State-owned television, which employs nearly 40,000 staff, is among the largest employers of public servants in the country. It has long been closely associated with the ruling elite and plagued by rampant corruption.
Under Hosni Mubarak’s government, which was toppled in last year’s uprising, female TV employees who wore the veil would be asked to take jobs off-camera.
Some sued against the policy and won, but an information ministry run by staunch regime loyalists ignored the rulings, and enforced a de facto ban.

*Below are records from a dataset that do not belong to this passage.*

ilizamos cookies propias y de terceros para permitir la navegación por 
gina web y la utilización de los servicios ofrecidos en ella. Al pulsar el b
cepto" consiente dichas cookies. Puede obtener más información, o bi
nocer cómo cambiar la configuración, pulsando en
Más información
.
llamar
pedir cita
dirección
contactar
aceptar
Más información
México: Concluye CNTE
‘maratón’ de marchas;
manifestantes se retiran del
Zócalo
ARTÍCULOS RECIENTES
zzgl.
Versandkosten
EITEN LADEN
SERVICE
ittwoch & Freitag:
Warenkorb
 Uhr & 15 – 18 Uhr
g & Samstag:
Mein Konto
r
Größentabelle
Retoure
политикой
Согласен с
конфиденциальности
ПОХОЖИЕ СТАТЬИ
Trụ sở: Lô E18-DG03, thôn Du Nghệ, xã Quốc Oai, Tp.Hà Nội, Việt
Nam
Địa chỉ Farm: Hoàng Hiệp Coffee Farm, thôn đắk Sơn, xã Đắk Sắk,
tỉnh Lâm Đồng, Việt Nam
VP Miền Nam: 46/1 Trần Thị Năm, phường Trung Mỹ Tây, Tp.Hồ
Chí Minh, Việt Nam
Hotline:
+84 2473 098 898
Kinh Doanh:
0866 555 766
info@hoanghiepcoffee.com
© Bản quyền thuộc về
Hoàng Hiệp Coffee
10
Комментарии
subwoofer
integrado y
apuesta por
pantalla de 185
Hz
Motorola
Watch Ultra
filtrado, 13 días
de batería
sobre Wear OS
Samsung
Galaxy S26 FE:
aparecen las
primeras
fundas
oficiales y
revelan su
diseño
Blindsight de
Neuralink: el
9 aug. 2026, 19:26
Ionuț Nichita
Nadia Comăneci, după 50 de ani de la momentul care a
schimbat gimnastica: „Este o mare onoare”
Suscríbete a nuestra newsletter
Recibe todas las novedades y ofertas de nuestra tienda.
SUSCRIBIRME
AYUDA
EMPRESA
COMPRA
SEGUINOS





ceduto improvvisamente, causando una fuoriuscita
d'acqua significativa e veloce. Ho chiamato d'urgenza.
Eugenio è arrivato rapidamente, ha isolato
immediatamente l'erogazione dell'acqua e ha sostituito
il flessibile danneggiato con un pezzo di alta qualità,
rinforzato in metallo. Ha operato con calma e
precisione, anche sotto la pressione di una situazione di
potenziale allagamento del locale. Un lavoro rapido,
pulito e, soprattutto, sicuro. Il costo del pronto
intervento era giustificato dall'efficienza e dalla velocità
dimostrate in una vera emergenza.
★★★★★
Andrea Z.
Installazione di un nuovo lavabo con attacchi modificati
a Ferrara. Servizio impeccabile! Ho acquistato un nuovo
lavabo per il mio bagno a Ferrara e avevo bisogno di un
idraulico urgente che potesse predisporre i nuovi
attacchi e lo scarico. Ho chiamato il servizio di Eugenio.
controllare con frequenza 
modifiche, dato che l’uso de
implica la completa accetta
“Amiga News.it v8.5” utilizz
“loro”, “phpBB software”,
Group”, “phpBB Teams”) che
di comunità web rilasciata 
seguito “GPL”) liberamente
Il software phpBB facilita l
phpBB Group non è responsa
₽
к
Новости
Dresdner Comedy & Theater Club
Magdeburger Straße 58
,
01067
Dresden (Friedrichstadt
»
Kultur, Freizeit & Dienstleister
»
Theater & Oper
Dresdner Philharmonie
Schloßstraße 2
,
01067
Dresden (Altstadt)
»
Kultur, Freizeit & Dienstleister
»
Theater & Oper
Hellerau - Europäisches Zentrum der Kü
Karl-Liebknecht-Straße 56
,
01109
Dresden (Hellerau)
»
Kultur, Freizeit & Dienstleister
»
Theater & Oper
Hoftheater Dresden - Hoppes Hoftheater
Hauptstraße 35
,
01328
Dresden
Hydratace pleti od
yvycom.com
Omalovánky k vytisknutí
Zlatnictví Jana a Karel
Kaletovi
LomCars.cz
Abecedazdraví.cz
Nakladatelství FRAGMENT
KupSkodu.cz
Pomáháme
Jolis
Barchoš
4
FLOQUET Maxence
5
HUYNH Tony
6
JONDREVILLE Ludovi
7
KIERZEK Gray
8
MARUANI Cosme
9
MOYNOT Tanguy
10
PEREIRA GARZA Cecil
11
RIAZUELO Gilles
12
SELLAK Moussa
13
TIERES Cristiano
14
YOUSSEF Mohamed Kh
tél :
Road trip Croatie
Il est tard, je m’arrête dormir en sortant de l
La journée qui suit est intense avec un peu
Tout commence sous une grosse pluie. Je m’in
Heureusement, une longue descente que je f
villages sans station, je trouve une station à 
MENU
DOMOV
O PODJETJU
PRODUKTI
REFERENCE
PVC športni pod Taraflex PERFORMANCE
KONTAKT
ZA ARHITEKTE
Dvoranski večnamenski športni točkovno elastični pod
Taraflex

Mubarak’s predecessors followed a similar line.
The end result was that the faces on state TV mirrored those of the wives of the ruling elite, where the style was set by women such as the well-coiffed first lady, Suzanne Mubarak.
Change of guard
Mubarak’s exit and the subsequent election of Morsi put a new face on power.
Morsi wears an Islamic beard, and the new First Lady Naglaa Mahmoud covers not just her hair but the entire upper half of her body, minus her face – a veiling style associated with the working class and female members of the Muslim Brotherhood.
Most Muslim Egyptian women wear some form of head covering – from stylish scarves to the full face-covering veil, or niqab.
Privately-owned television networks have long employed veiled presenters, and a number of famous actresses wear veils and appear in soap operas aired on state TV.
Hotel and airline workers were also discouraged from covering their heads, working in industries where former governments apparently wanted to promote a vision of modernity considered incompatible with veiling.
The changes on state television come against a backdrop of concern over a major reshuffling of the editors of state media last month.
In several incidents, journalists say, the new editors-in-chief have censored anti-Islamist columnists. In others they have fawned on Morsi as they once did on Mubarak.
State-owned October magazine ran a cover page last month depicting the president as a knight riding a horse and with a subtitle: “The revolution takes off”.
“I want to see state media tell the truth and to stop serving the ruler, whoever the ruler is,” said Farida el-Shoubashi, a media expert. “I don’t want the state media to tell me that the president weeps while he prays. I want to know how to the president is going to lift the country’s battered economy.”